FIREFIGHTER RESCUE TO FEATURE ON BBC CLOSE CALLS: ON CAMERA

Thank you from rescued farmer Graham Heatley to Ellesmere crew manager John Deakin.
Thank you from rescued farmer Graham Heatley to Ellesmere crew manager John Deakin.

The dramatic rescue of a Shropshire farmer impaled by a metal tractor fork in a bizarre accident will feature on the new series of the popular BBC Close Calls: On Camera next week.

Series presenter Nick Knowles will recall the split second moments when north Shropshire farmer Graham Heatley (52) impaled himself onto a 45 centimetre long tractor fork when he was moving a hay bale in February this year.

The 40 millimetre thick spike had gone straight through the right side of his lower back, across his abdomen and was sticking out of the left side of his stomach after the tractor, with its handbrake not properly applied, slowly pinned him by the tractor forks.

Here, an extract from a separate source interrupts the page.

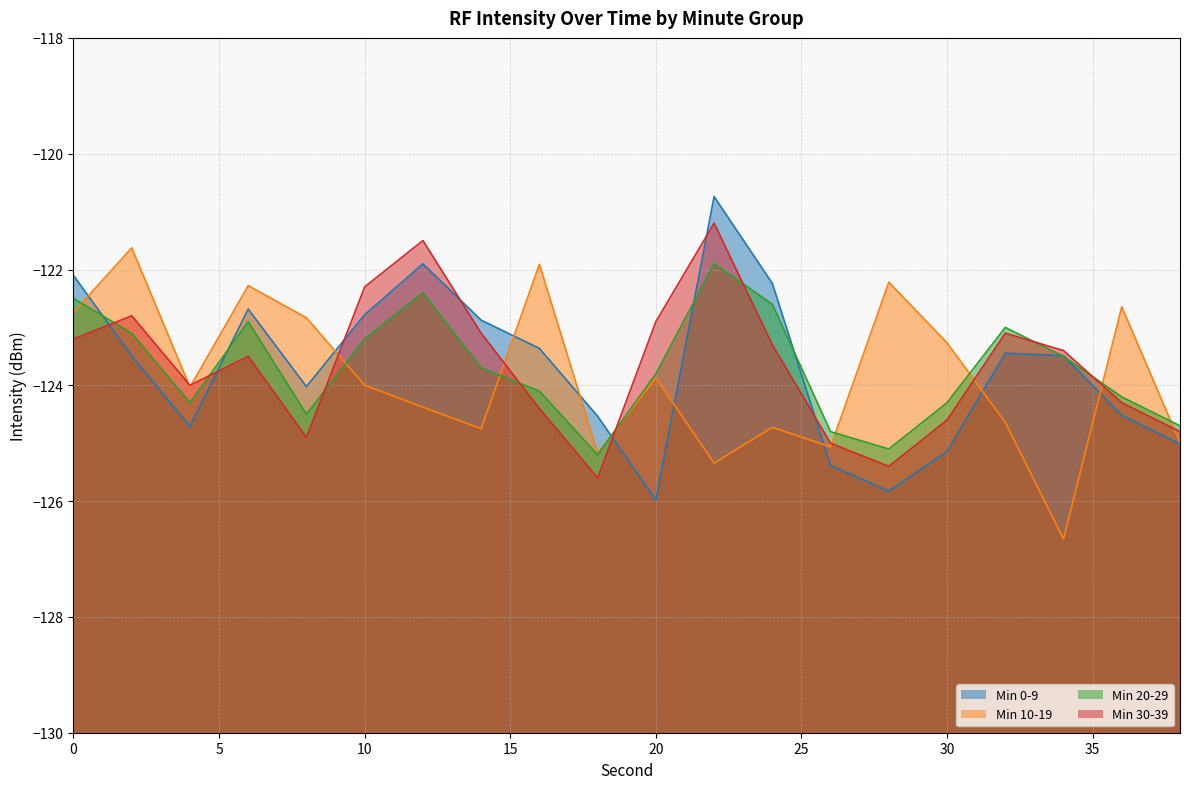

At which category does Min 30-39 reach its first local valley?

4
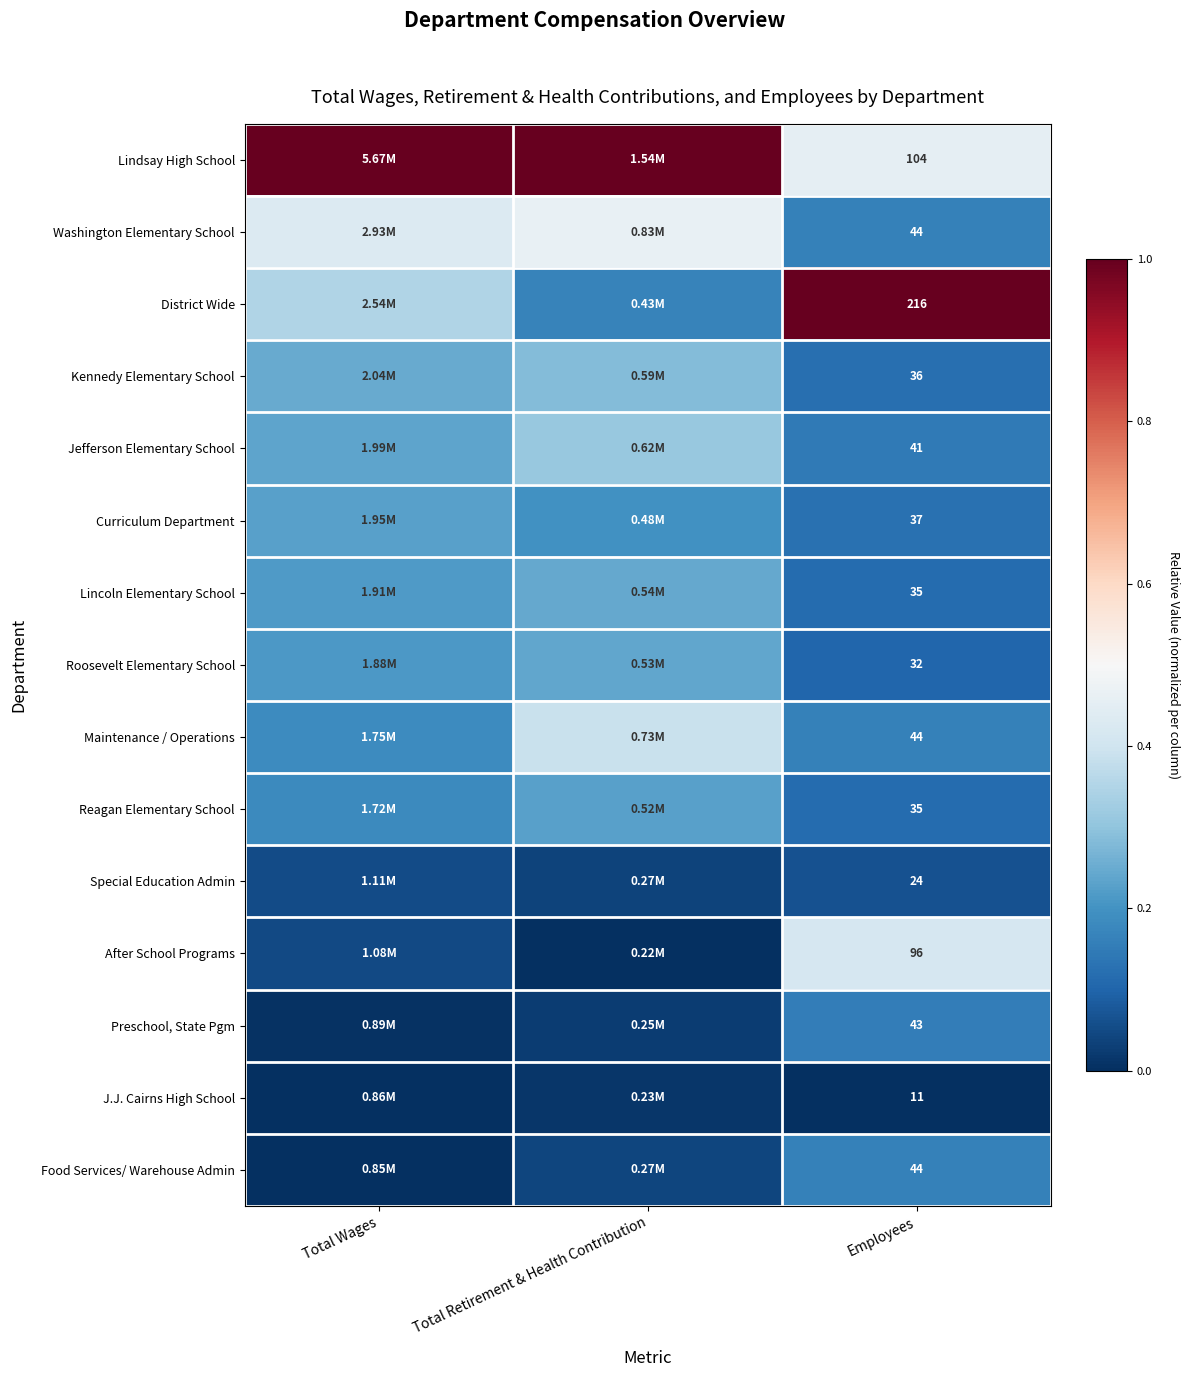

Between Total Wages and Total Retirement & Health Contribution, which is larger?

Total Wages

The scale of the drama is captured when his neighbour Henry Rook (23) makes a 999 call to the emergency services, with hardly any signal coverage and on a battery almost drained of power.

Ellesmere firefighters will tell how they were faced with an extraordinary rescue operation working with doctors and paramedics from the air ambulance.

He had been removing black plastic from a three-quarter tonne hay bale with his back to the Deutz 110 hp tractor when it rolled forward and slowly skewered him, pinning him to the hay.

“I don’t think I applied the handbrake properly on the tractor because I began to feel the fork going into me and there was nothing I could do about it.

“I could feel the prong going through my back and into the hay so I was trapped,” said Mr Heatley shortly after the event.

Neighbours heard his shouts for help and Henry managed to get through to the emergency services on his third attempt. Fortunately his mobile was the only one working, left with a small amount of battery life, after an all day electricity blackout.

On call firefighters from Shropshire Fire and Rescue Service arrived at The Grange Farm, Lyneal, as paramedic Kerry Hemas and a doctor from the county air ambulance were administering morphine to the 52-year-old farmer.

“I liaised with the doctor to find out how much time we had to get him out. Our initial thoughts were to cut the spike off but it was made of thick and hardened steel and our Holmatro cutting gear wouldn’t get through it,” said John Deakin, crew manager at Ellesmere Fire Station.

“We considered using acetylene to cut it but that was flawed because the heat would transfer along the metal spike and into Graham’s body.

“The only way was to take the prong off the machine and leave it inside Graham while he was taken to hospital.”

Working closely with the doctor and ambulance crew, four firefighters held the farmer’s body steady while colleagues used WD40 to loosen a nut, clamped it and managed to hammer the prong free.

“We were talking to Graham throughout telling him what we were doing and he was quite amazing. We had to tap the bar with a hammer to free it and Graham knew about that,” said John, whose full time job is a line manager for a robotics milking firm.

With the spike sticking out of his body, the badly injured man was carefully laid on his side by firefighters who put him onto a stretcher.

Within an hour of their arrival, the farmer was being flown to the University Hospital of North Staffordshire where surgeons were waiting to operate to remove the spike which had narrowly missed piercing arteries and organs.

A second air ambulance had arrived at the rescue scene with pints of blood which the medical team feared they would need.

“It was a very pleasing and successful outcome to a quite unusual and difficult incident,” added John, with 30 years experience as an on call firefighter.

Graham Heatley has recovered well from his ordeal.

The programme will air on BBC Close Calls on BBC One October 28 at 11.45am to 12.15 and again on October 29 at 7.45am on BBC 2.